From the first line of the listing below to the line with "G04 Gerber Fmt", print each line exactly, and nothing more. Leave out the pictures.
□ □ □ □
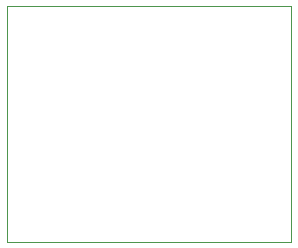
<source format=gbr>
%TF.GenerationSoftware,KiCad,Pcbnew,5.1.5-52549c5~86~ubuntu16.04.1*%
%TF.CreationDate,2020-11-12T16:56:08+05:30*%
%TF.ProjectId,Potentiometer Module V1.0,506f7465-6e74-4696-9f6d-65746572204d,V1.0*%
%TF.SameCoordinates,Original*%
%TF.FileFunction,Profile,NP*%
%FSLAX46Y46*%
G04 Gerber Fmt 4.6, Leading zero omitted, Abs format (unit mm)*
G04 Created by KiCad (PCBNEW 5.1.5-52549c5~86~ubuntu16.04.1) date 2020-11-12 16:56:08*
%MOMM*%
%LPD*%
G04 APERTURE LIST*
%TA.AperFunction,Profile*%
%ADD10C,0.050000*%
%TD*%
G04 APERTURE END LIST*
D10*
X128707000Y-82140000D02*
X152707000Y-82140000D01*
X128707000Y-102140000D02*
X128707000Y-82140000D01*
X152707000Y-102140000D02*
X128707000Y-102140000D01*
X152707000Y-82140000D02*
X152707000Y-102140000D01*
M02*

</source>
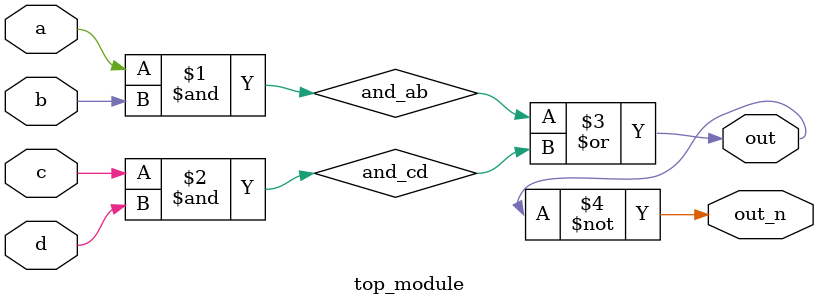
<source format=sv>
module top_module (
    input a,
    input b,
    input c,
    input d,
    output out,
    output out_n );

    wire and_ab, and_cd;

    // First layer: AND gates
    and(and_ab, a, b);
    and(and_cd, c, d);

    // Second layer: OR gate
    or(out, and_ab, and_cd);

    // Inverted output
    not(out_n, out);

endmodule

</source>
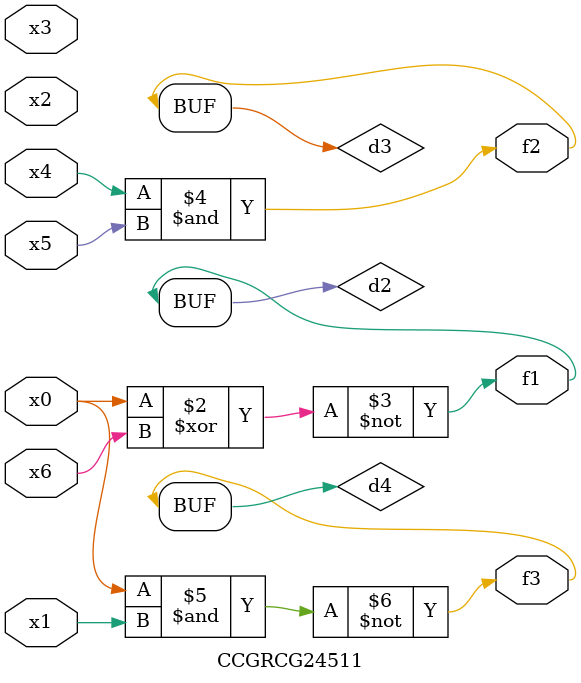
<source format=v>
module CCGRCG24511(
	input x0, x1, x2, x3, x4, x5, x6,
	output f1, f2, f3
);

	wire d1, d2, d3, d4;

	nor (d1, x0);
	xnor (d2, x0, x6);
	and (d3, x4, x5);
	nand (d4, x0, x1);
	assign f1 = d2;
	assign f2 = d3;
	assign f3 = d4;
endmodule

</source>
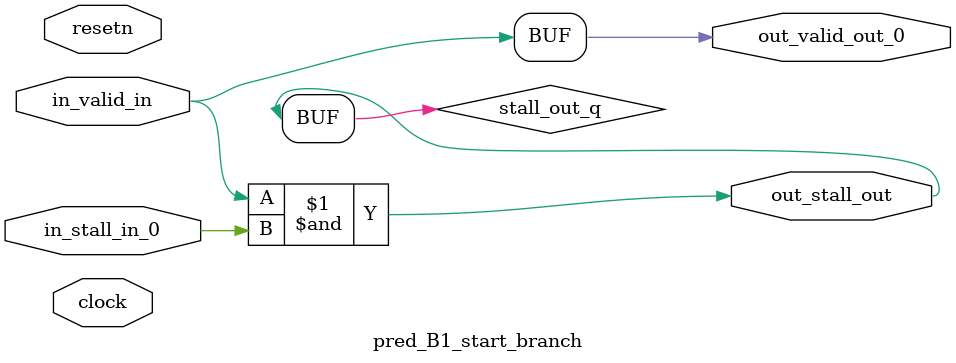
<source format=sv>



(* altera_attribute = "-name AUTO_SHIFT_REGISTER_RECOGNITION OFF; -name MESSAGE_DISABLE 10036; -name MESSAGE_DISABLE 10037; -name MESSAGE_DISABLE 14130; -name MESSAGE_DISABLE 14320; -name MESSAGE_DISABLE 15400; -name MESSAGE_DISABLE 14130; -name MESSAGE_DISABLE 10036; -name MESSAGE_DISABLE 12020; -name MESSAGE_DISABLE 12030; -name MESSAGE_DISABLE 12010; -name MESSAGE_DISABLE 12110; -name MESSAGE_DISABLE 14320; -name MESSAGE_DISABLE 13410; -name MESSAGE_DISABLE 113007; -name MESSAGE_DISABLE 10958" *)
module pred_B1_start_branch (
    input wire [0:0] in_stall_in_0,
    input wire [0:0] in_valid_in,
    output wire [0:0] out_stall_out,
    output wire [0:0] out_valid_out_0,
    input wire clock,
    input wire resetn
    );

    wire [0:0] stall_out_q;


    // stall_out(LOGICAL,6)
    assign stall_out_q = in_valid_in & in_stall_in_0;

    // out_stall_out(GPOUT,4)
    assign out_stall_out = stall_out_q;

    // out_valid_out_0(GPOUT,5)
    assign out_valid_out_0 = in_valid_in;

endmodule

</source>
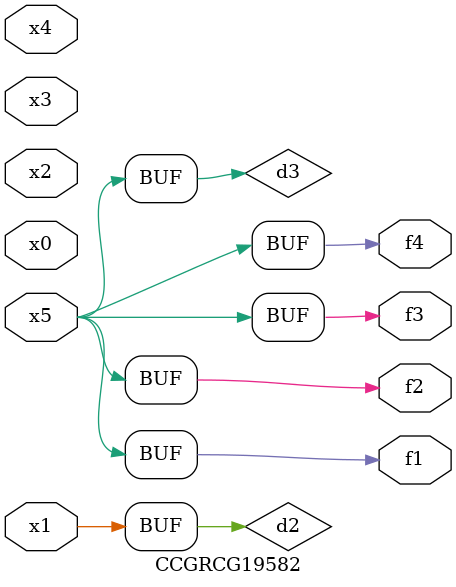
<source format=v>
module CCGRCG19582(
	input x0, x1, x2, x3, x4, x5,
	output f1, f2, f3, f4
);

	wire d1, d2, d3;

	not (d1, x5);
	or (d2, x1);
	xnor (d3, d1);
	assign f1 = d3;
	assign f2 = d3;
	assign f3 = d3;
	assign f4 = d3;
endmodule

</source>
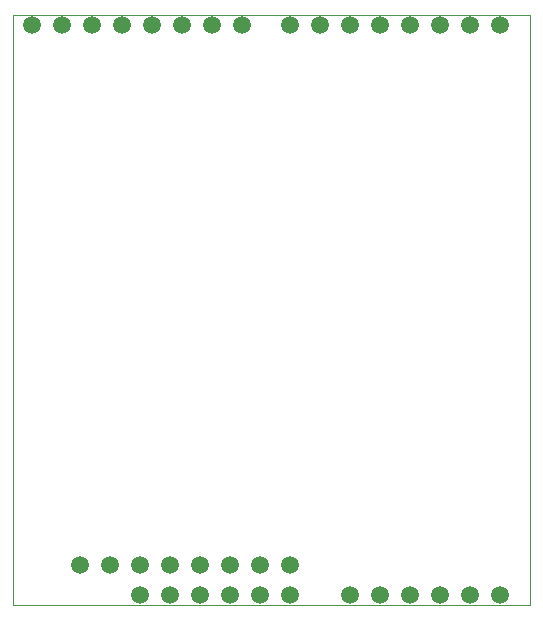
<source format=gbs>
G75*
G70*
%OFA0B0*%
%FSLAX24Y24*%
%IPPOS*%
%LPD*%
%AMOC8*
5,1,8,0,0,1.08239X$1,22.5*
%
%ADD10C,0.0000*%
%ADD11C,0.0590*%
D10*
X011436Y001147D02*
X011436Y020827D01*
X028686Y020827D01*
X028686Y001147D01*
X011436Y001147D01*
D11*
X013686Y002487D03*
X014686Y002487D03*
X015686Y002487D03*
X016686Y002487D03*
X017686Y002487D03*
X018686Y002487D03*
X019686Y002487D03*
X020686Y002487D03*
X020686Y001487D03*
X019686Y001487D03*
X018686Y001487D03*
X017686Y001487D03*
X016686Y001487D03*
X015686Y001487D03*
X022686Y001487D03*
X023686Y001487D03*
X024686Y001487D03*
X025686Y001487D03*
X026686Y001487D03*
X027686Y001487D03*
X027686Y020487D03*
X026686Y020487D03*
X025686Y020487D03*
X024686Y020487D03*
X023686Y020487D03*
X022686Y020487D03*
X021686Y020487D03*
X020686Y020487D03*
X019086Y020487D03*
X018086Y020487D03*
X017086Y020487D03*
X016086Y020487D03*
X015086Y020487D03*
X014086Y020487D03*
X013086Y020487D03*
X012086Y020487D03*
M02*

</source>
□ □ □ □
## RESPONSE TO THIS TASK
<source format=gbr>
%TF.GenerationSoftware,KiCad,Pcbnew,5.1.5-52549c5~86~ubuntu16.04.1*%
%TF.CreationDate,2020-11-12T16:56:08+05:30*%
%TF.ProjectId,Potentiometer Module V1.0,506f7465-6e74-4696-9f6d-65746572204d,V1.0*%
%TF.SameCoordinates,Original*%
%TF.FileFunction,Profile,NP*%
%FSLAX46Y46*%
G04 Gerber Fmt 4.6, Leading zero omitted, Abs format (unit mm)*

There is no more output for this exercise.